• [Задание 1]: Согласуются ли с отрывком о враче и безумии следующие утверждения: (а) в действительности врач является одновременно чудотворцем и позитивистом; (б) ответственность за аномальные явления будет возложена на само безумие; (в) постулат о том, что безумие есть всего лишь безумие, встречается в размышлениях современников Бабинского в конце XIX в.? На каждое ответьте «да» или «нет» и приведите точную цитату из отрывка, на которой основан ответ.
• [Задание 2]: Подхватите отрывок о враче и безумии и продолжите его, начиная сразу после последнего предложения.

── Текст для чтения

Но если для больного врач быстро превратится в чудотворца, а в своих собственных глазах — в позитивиста, то в действительности он не может быть ни тем, ни другим. Он больше не ведает источника своей таинственной власти, не может распознать в ней соучастия больного, никогда не согласился бы признать те древние силы, из которых она слагается, и потому ему приходится придать ей новый статус; а поскольку позитивная наука не может никак обосновать подобную передачу своей воли больному, подобное воздействие на него на расстоянии, то очень скоро наступает момент, когда ответственность за эти аномальные явления будет возложена на само безумие. Все эти ни на чем не основанные исцеления, которые при всем желании нельзя представить как исцеления ложные, превратятся в подлинные исцеления ложных болезней. Безумие было вовсе не тем, чем его считали и чем оно мнило себя само; оно было чем-то бесконечно меньшим — сочетанием внушения и мистификации. Перед нами уже проступают контуры идей, которые оформятся в пифийстве Бабинского. Мысль, описав какой-то странный круг, возвращается почти на два столетия назад, к эпохе, когда граница между безумием, ложным безумием и симуляцией безумия была весьма зыбкой, ибо, не обладая настоящим единством, они были едины в своей неявной причастности к вине; в конечном итоге медицинская мысль идет еще дальше и производит наконец уподобление, перед которым останавливалась в сомнении западная мысль, начиная еще с древнегреческой медицины: уподобление безумия и безумия — иными словами, медицинского концепта безумия и его критического понятия. В размышлениях современников Бабинского, в конце XIX в., мы встречаем поразительный постулат, который прежде не осмеливалось сформулировать ни одно направление в медицине: что безумие — это, в конце концов, всего лишь безумие.

────
── Набор записей

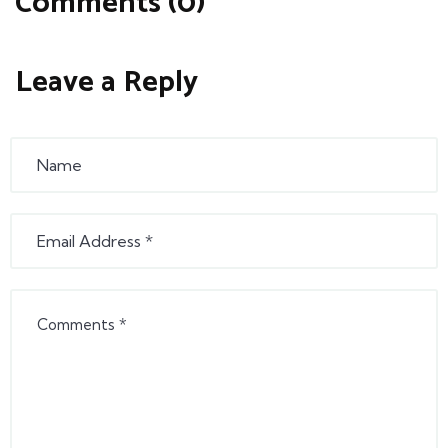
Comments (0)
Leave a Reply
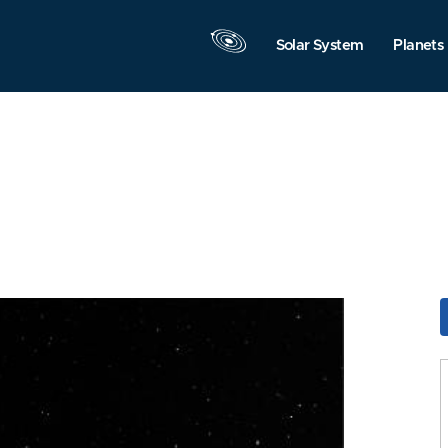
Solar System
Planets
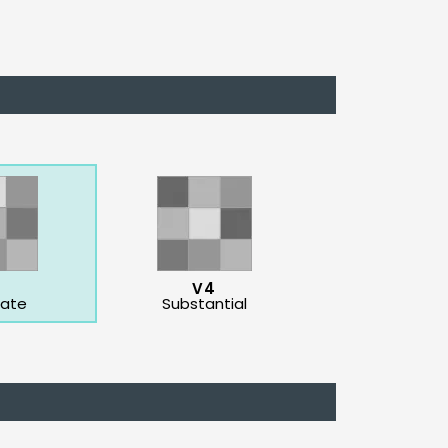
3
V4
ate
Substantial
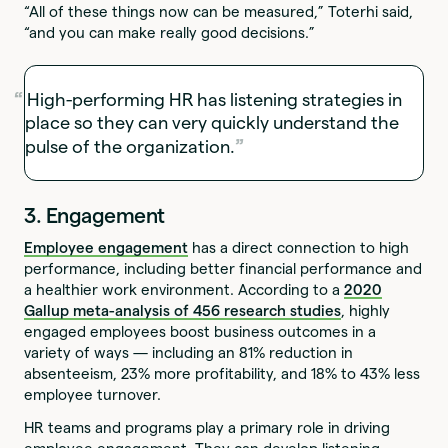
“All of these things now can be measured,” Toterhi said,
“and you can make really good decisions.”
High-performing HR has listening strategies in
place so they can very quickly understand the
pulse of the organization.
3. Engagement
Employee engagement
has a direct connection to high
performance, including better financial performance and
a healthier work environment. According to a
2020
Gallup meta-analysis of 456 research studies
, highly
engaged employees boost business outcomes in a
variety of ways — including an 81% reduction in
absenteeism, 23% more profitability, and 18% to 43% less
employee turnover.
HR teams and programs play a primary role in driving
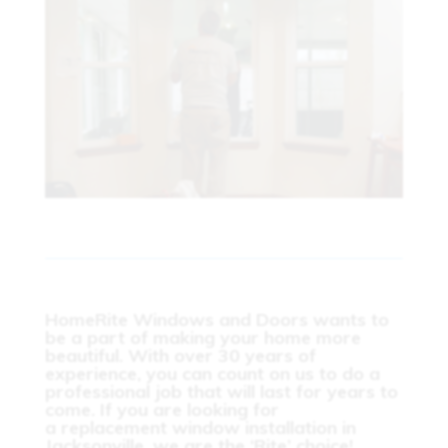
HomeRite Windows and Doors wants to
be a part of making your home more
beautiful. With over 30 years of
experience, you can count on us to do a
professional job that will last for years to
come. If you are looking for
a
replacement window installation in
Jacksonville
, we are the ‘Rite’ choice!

────
── Набор записей

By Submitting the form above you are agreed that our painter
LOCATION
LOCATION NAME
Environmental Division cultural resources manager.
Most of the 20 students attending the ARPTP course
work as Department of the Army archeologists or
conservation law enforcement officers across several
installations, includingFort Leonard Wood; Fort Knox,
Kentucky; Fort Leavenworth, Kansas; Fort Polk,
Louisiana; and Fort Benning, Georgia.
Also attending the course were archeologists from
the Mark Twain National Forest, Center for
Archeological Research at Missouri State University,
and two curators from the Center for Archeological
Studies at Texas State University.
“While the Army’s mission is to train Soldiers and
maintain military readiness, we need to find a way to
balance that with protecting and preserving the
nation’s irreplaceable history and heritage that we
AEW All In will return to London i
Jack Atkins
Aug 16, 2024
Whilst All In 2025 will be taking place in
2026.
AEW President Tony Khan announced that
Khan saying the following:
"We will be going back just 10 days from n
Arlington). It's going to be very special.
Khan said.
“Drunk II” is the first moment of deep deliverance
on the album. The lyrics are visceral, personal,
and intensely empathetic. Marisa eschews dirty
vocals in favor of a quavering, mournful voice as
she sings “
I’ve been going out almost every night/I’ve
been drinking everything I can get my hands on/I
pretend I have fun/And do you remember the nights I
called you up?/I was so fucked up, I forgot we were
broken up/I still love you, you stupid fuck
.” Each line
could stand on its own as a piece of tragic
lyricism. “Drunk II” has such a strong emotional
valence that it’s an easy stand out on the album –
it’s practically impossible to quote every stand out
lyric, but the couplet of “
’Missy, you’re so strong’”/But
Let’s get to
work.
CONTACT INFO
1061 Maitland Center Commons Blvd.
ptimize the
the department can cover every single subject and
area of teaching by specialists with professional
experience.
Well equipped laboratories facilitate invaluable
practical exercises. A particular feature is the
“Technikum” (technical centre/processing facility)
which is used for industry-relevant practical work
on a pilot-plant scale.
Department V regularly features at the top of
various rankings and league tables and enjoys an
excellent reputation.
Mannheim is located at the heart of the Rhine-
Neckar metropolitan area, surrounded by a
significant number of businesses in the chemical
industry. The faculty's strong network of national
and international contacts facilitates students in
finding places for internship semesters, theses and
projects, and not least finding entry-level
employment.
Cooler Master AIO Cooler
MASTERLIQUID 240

────

• [Ответ 1]:
(а) Нет: «в действительности он не может быть ни тем, ни другим».
(б) Да: «ответственность за эти аномальные явления будет возложена на само безумие».
(в) Да: «В размышлениях современников Бабинского, в конце XIX в., мы встречаем поразительный постулат».

• [Ответ 2]:
Итак, в то время как душевнобольной целиком и полностью отчужден в реальной личности своего врача, врач развеивает реальность душевной болезни в критическом понятии безумия. Таким образом, за пределами пустых форм позитивистской мысли остается одна-единственная конкретная реальность: пара врач-больной, к которой сводятся и в которой возникает и преодолеваются все виды отчуждения в сумасшествии. И поскольку это так, постольку все развитие психиатрии XIX в. реально замыкается на фигуре Фрейда. Именно он впервые принял пару врач-больной во всей ее реальности и серьезности, впервые согласился обратить на нее свои наблюдения и исследования, не пытаясь завуалировать ее в какой-либо психиатрической теории, мало-мальски укладывающейся в рамки остальной медицинской науки; именно он впервые проследил со всей строгостью все ее последствия. Фрейд демистифицировал все остальные структуры психиатрической лечебницы: уничтожил молчание и взгляд, отказался от узнавания безумием самого себя в зеркале как зрелища, заставил умолкнуть обвинительные инстанции. Зато он развил и использовал ту структуру, что включает в себя врача, — умножил и распространил еще дальше его способности чудотворца, придал его всемогуществу едва ли не божественный статус. На него, на одно лишь его присутствие, скрытое за фигурой больного и возвышающееся над ней — так что самое его отсутствие также превращается в тотальное присутствие, — он перенес все те силы, какие прежде были распределены в коллективном существовании в лечебнице; он сделал это присутствие абсолютным Взглядом, чистым, неизменно присутствующим в сознании Молчанием, карающим и вознаграждающим Судьей, чей суд не снисходит даже до языковых форм; он сделал его зеркалом, в котором безумие, пребывая в почти полной неподвижности, страстно очаровывается — и разочаровывается в самом себе.